Это заклятие он произносил трижды с глубокой, светившейся на всем лице верой, что после этого ни один волк не посмеет и близко подойти к кашарам. Так он открывал свою пастушью жизнь. И затем вплоть до глубокой осени, вплоть до пронзительного ветра и жёлтых листьев, он жил среди подпасков и овец, греясь на солнце, ночуя под открытым небом и вечера просиживая у костра, как библейский израильтянин. Так проходило его лето, осень, зима и вся жизнь. Любил ли он когда-нибудь женщину, мечтал ли о собственной семье, тяготился ли своей одинокой жизнью, -- об этом никто ничего не знал.

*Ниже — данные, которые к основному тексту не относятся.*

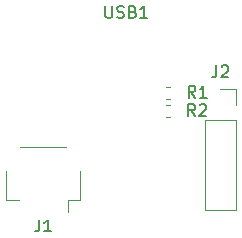
<source format=gto>
G04 #@! TF.GenerationSoftware,KiCad,Pcbnew,(5.1.4)-1*
G04 #@! TF.CreationDate,2020-02-17T01:36:26-08:00*
G04 #@! TF.ProjectId,daughterboard,64617567-6874-4657-9262-6f6172642e6b,rev?*
G04 #@! TF.SameCoordinates,Original*
G04 #@! TF.FileFunction,Legend,Top*
G04 #@! TF.FilePolarity,Positive*
%FSLAX46Y46*%
G04 Gerber Fmt 4.6, Leading zero omitted, Abs format (unit mm)*
G04 Created by KiCad (PCBNEW (5.1.4)-1) date 2020-02-17 01:36:26*
%MOMM*%
%LPD*%
G04 APERTURE LIST*
%ADD10C,0.120000*%
%ADD11C,0.150000*%
G04 APERTURE END LIST*
D10*
X14695279Y-8510000D02*
X14369721Y-8510000D01*
X14695279Y-7490000D02*
X14369721Y-7490000D01*
X14695279Y-10010000D02*
X14369721Y-10010000D01*
X14695279Y-8990000D02*
X14369721Y-8990000D01*
X17670000Y-10270000D02*
X20330000Y-10270000D01*
X17670000Y-10270000D02*
X17670000Y-17950000D01*
X17670000Y-17950000D02*
X20330000Y-17950000D01*
X20330000Y-10270000D02*
X20330000Y-17950000D01*
X20330000Y-7670000D02*
X20330000Y-9000000D01*
X19000000Y-7670000D02*
X20330000Y-7670000D01*
X7110000Y-14585000D02*
X7110000Y-17085000D01*
X7110000Y-17085000D02*
X6060000Y-17085000D01*
X6060000Y-17085000D02*
X6060000Y-18075000D01*
X890000Y-14585000D02*
X890000Y-17085000D01*
X890000Y-17085000D02*
X1940000Y-17085000D01*
X5940000Y-12615000D02*
X2060000Y-12615000D01*
D11*
X9261904Y-652380D02*
X9261904Y-1461904D01*
X9309523Y-1557142D01*
X9357142Y-1604761D01*
X9452380Y-1652380D01*
X9642857Y-1652380D01*
X9738095Y-1604761D01*
X9785714Y-1557142D01*
X9833333Y-1461904D01*
X9833333Y-652380D01*
X10261904Y-1604761D02*
X10404761Y-1652380D01*
X10642857Y-1652380D01*
X10738095Y-1604761D01*
X10785714Y-1557142D01*
X10833333Y-1461904D01*
X10833333Y-1366666D01*
X10785714Y-1271428D01*
X10738095Y-1223809D01*
X10642857Y-1176190D01*
X10452380Y-1128571D01*
X10357142Y-1080952D01*
X10309523Y-1033333D01*
X10261904Y-938095D01*
X10261904Y-842857D01*
X10309523Y-747619D01*
X10357142Y-700000D01*
X10452380Y-652380D01*
X10690476Y-652380D01*
X10833333Y-700000D01*
X11595238Y-1128571D02*
X11738095Y-1176190D01*
X11785714Y-1223809D01*
X11833333Y-1319047D01*
X11833333Y-1461904D01*
X11785714Y-1557142D01*
X11738095Y-1604761D01*
X11642857Y-1652380D01*
X11261904Y-1652380D01*
X11261904Y-652380D01*
X11595238Y-652380D01*
X11690476Y-700000D01*
X11738095Y-747619D01*
X11785714Y-842857D01*
X11785714Y-938095D01*
X11738095Y-1033333D01*
X11690476Y-1080952D01*
X11595238Y-1128571D01*
X11261904Y-1128571D01*
X12785714Y-1652380D02*
X12214285Y-1652380D01*
X12500000Y-1652380D02*
X12500000Y-652380D01*
X12404761Y-795238D01*
X12309523Y-890476D01*
X12214285Y-938095D01*
X16878333Y-8402380D02*
X16545000Y-7926190D01*
X16306904Y-8402380D02*
X16306904Y-7402380D01*
X16687857Y-7402380D01*
X16783095Y-7450000D01*
X16830714Y-7497619D01*
X16878333Y-7592857D01*
X16878333Y-7735714D01*
X16830714Y-7830952D01*
X16783095Y-7878571D01*
X16687857Y-7926190D01*
X16306904Y-7926190D01*
X17830714Y-8402380D02*
X17259285Y-8402380D01*
X17545000Y-8402380D02*
X17545000Y-7402380D01*
X17449761Y-7545238D01*
X17354523Y-7640476D01*
X17259285Y-7688095D01*
X16865833Y-9952380D02*
X16532500Y-9476190D01*
X16294404Y-9952380D02*
X16294404Y-8952380D01*
X16675357Y-8952380D01*
X16770595Y-9000000D01*
X16818214Y-9047619D01*
X16865833Y-9142857D01*
X16865833Y-9285714D01*
X16818214Y-9380952D01*
X16770595Y-9428571D01*
X16675357Y-9476190D01*
X16294404Y-9476190D01*
X17246785Y-9047619D02*
X17294404Y-9000000D01*
X17389642Y-8952380D01*
X17627738Y-8952380D01*
X17722976Y-9000000D01*
X17770595Y-9047619D01*
X17818214Y-9142857D01*
X17818214Y-9238095D01*
X17770595Y-9380952D01*
X17199166Y-9952380D01*
X17818214Y-9952380D01*
X18666666Y-5682380D02*
X18666666Y-6396666D01*
X18619047Y-6539523D01*
X18523809Y-6634761D01*
X18380952Y-6682380D01*
X18285714Y-6682380D01*
X19095238Y-5777619D02*
X19142857Y-5730000D01*
X19238095Y-5682380D01*
X19476190Y-5682380D01*
X19571428Y-5730000D01*
X19619047Y-5777619D01*
X19666666Y-5872857D01*
X19666666Y-5968095D01*
X19619047Y-6110952D01*
X19047619Y-6682380D01*
X19666666Y-6682380D01*
X3666666Y-18732380D02*
X3666666Y-19446666D01*
X3619047Y-19589523D01*
X3523809Y-19684761D01*
X3380952Y-19732380D01*
X3285714Y-19732380D01*
X4666666Y-19732380D02*
X4095238Y-19732380D01*
X4380952Y-19732380D02*
X4380952Y-18732380D01*
X4285714Y-18875238D01*
X4190476Y-18970476D01*
X4095238Y-19018095D01*
M02*

</source>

Однажды -- это случилось в декабре, в голодный год -- Сыч ходил на вывернутых ногах по усадьбе, постукивая в колотушку и прислушиваясь к потрескиванью мороза. Ночь была морозная и тихая. На белом, как пух, снегу неподвижно лежали лиловатые тени усадебных построек; тишина была мертвая; только сырые бревна строений потрескивали порою от молчаливого дыхания мороза. Сыч ходил, стучал в колотушку и слушал. И вдруг под одним из амбаров он услышал подозрительный шорох. Сыч окаменел, вытянув шею. Шорох повторился. И тогда, сунув колотушку за кушак, Сыч пошел к амбару, осторожно ступая по снегу, как лисица, подкрадывающаяся к зайцу. Таким образом он подошел к амбару, слегка пригнулся и стал смотреть под его высокий сруб. Очевидно, он увидел там что-нибудь очень любопытное, потому что его лицо внезапно осветилось как бы весельем; минуту он помолчал, а затем весело проговорил:
-- Ну, будя; нацедил, брат, с полпуда, и будя! Вылезай, брат, не то собаками стравлю! Эх, сокол!